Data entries
## BEGIN

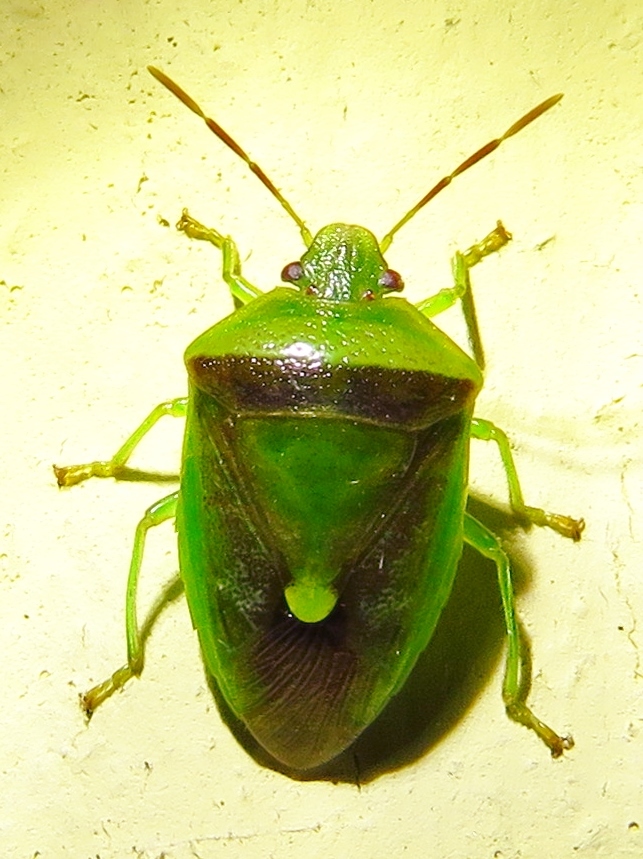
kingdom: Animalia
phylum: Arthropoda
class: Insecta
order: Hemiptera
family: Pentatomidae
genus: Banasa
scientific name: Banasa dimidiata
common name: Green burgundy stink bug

## END

**The task:** Reproduce every text line of the records above verbatim, omitting the pictures.

**Answer for this exercise:**
kingdom: Animalia
phylum: Arthropoda
class: Insecta
order: Hemiptera
family: Pentatomidae
genus: Banasa
scientific name: Banasa dimidiata
common name: Green burgundy stink bug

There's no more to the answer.